Published on 24/09/13 at 08:46am
Pfizerline image

Pfizer has begun using digital drug representatives to market medicines, leaving the decision as to whether they want to see them in doctors’ hands.

It’s an unusual move that creates more of an indirect form of marketing. The firm’s new service it calls ‘Pfizerline’ has its own website with a blurb saying: “Ask Pfizer............, who can give you promotional product information at a time convenient to you. It’s simple. It’s flexible. It’s convenient. Calls can be arranged to suit your busy practice schedule.”

The service offers new ways for primary care doctors to talk to reps and also offers links to product information about branded medicines available in the UK.

There is in addition the ability to book an online meeting room that Pfizer says provides a “rich multi-media interaction where you can see our trained UK-based digital representative, as well as the product presentation they are discussing with you”.

In a nutshell, it means UK doctors can speak to reps via a Skype-like device about new products from Pfizer.
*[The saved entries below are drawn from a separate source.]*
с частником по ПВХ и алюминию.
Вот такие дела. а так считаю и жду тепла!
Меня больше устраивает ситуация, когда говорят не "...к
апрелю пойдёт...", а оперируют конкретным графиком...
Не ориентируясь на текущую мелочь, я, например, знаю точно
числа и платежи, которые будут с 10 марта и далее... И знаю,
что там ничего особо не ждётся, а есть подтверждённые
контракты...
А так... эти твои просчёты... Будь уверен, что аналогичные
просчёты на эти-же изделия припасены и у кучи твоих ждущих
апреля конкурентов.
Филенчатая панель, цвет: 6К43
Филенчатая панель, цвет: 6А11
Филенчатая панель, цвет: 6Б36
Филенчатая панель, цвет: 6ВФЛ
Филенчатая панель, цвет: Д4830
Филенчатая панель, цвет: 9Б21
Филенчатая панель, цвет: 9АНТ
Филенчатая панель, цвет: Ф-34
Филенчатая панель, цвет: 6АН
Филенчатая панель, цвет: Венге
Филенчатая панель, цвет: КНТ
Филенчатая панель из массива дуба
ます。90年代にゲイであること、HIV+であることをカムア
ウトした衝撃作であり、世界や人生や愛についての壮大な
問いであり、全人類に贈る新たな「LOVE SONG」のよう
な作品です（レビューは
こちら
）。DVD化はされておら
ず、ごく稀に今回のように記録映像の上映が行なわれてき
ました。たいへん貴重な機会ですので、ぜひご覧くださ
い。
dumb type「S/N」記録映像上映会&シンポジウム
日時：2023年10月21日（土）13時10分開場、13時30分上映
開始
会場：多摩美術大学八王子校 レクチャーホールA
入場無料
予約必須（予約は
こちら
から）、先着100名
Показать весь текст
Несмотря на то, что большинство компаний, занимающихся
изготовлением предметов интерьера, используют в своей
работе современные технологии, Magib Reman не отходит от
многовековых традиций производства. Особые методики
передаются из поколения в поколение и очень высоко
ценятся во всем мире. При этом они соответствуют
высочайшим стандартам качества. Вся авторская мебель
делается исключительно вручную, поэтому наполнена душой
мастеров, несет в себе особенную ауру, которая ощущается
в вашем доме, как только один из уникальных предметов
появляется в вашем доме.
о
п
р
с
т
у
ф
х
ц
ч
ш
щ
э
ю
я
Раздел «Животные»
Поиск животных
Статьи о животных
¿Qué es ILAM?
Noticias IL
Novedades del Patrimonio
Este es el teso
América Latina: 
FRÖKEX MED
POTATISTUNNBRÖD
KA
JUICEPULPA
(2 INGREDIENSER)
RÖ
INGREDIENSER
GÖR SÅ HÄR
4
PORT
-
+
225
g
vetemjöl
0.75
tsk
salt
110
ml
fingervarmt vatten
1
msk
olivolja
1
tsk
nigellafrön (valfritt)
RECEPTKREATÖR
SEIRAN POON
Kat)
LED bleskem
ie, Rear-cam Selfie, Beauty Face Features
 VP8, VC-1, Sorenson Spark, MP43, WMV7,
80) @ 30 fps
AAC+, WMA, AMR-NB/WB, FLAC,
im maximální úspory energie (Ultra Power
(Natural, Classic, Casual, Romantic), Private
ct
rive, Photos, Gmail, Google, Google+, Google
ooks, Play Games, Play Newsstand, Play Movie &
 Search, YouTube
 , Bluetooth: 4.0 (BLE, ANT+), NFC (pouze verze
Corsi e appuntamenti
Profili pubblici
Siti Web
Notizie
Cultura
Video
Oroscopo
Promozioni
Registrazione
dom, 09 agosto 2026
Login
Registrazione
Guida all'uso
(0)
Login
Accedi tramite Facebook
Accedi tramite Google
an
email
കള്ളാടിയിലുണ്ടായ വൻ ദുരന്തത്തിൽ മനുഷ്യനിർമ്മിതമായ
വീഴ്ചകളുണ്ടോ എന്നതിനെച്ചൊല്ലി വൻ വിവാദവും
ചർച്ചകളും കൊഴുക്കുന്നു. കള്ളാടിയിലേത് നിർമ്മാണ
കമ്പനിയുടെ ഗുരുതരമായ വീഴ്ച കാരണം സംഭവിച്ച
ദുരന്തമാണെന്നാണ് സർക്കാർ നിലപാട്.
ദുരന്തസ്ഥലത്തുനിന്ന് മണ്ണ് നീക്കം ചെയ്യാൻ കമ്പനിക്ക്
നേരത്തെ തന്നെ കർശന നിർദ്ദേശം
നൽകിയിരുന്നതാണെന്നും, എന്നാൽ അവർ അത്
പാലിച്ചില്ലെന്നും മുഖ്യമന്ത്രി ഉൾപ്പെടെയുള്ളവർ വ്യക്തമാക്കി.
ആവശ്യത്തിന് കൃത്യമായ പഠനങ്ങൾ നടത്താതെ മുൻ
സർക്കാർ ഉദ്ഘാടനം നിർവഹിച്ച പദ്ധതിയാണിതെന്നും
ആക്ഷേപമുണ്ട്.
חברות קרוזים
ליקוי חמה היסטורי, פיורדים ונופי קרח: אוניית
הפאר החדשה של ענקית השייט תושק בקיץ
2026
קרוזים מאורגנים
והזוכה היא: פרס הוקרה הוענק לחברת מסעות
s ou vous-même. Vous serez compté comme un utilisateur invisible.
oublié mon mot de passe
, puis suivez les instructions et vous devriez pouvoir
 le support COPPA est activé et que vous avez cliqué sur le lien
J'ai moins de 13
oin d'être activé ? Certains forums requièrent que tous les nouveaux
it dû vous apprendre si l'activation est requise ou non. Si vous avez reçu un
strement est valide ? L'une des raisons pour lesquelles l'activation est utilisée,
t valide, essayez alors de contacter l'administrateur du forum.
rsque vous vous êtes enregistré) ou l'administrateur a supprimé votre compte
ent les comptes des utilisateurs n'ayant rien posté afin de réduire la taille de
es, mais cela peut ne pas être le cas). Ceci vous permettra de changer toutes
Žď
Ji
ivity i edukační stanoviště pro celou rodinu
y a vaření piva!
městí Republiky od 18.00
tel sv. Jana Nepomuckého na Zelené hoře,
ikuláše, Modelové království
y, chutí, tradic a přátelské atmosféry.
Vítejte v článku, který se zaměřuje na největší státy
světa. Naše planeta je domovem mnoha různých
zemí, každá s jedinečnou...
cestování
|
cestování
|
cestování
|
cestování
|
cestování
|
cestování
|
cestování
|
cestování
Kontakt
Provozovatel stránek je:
Doctors can book online via a booking form and a ‘digital rep’ will arrange a time to talk on the phone, or video link at www.askpfizer.com.

The process, dubbed ‘digital detailing’, is designed around promotional product discussions and is within the ABPI rules.

The US healthcare giant is advertising these new services on the British Medical Journal website, which is aimed specifically at UK doctors.

Recent studies have suggested that doctors in the UK are having less time to see reps and can be frustrated by face-to-face contact, especially since April when GPs became the new managers of the NHS, with the resulting workload.

Although this takes reps away from the doctor’s office, it could turn out to be a clever strategy if it means healthcare professionals are more willing to talk reps, given that the decision is now in their hands.

This is also not the first time Pfizer has turned to digital for a new message, or indeed used the BMJ to advertise it. In January last year it launched an online campaign to persuade UK doctors to keep prescribing its blockbuster statin Lipitor ahead of its patent expiry in May 2012.

Occupying a prominent advertising banner space on the BMJ website, the ‘Lipitor in focus’ video argued that keeping patients on Lipitor will be good for patients and for NHS budgets.

The three-minute video said that Lipitor has the best outcomes for patients, and would soon become much cheaper, meaning there was little reason to switch.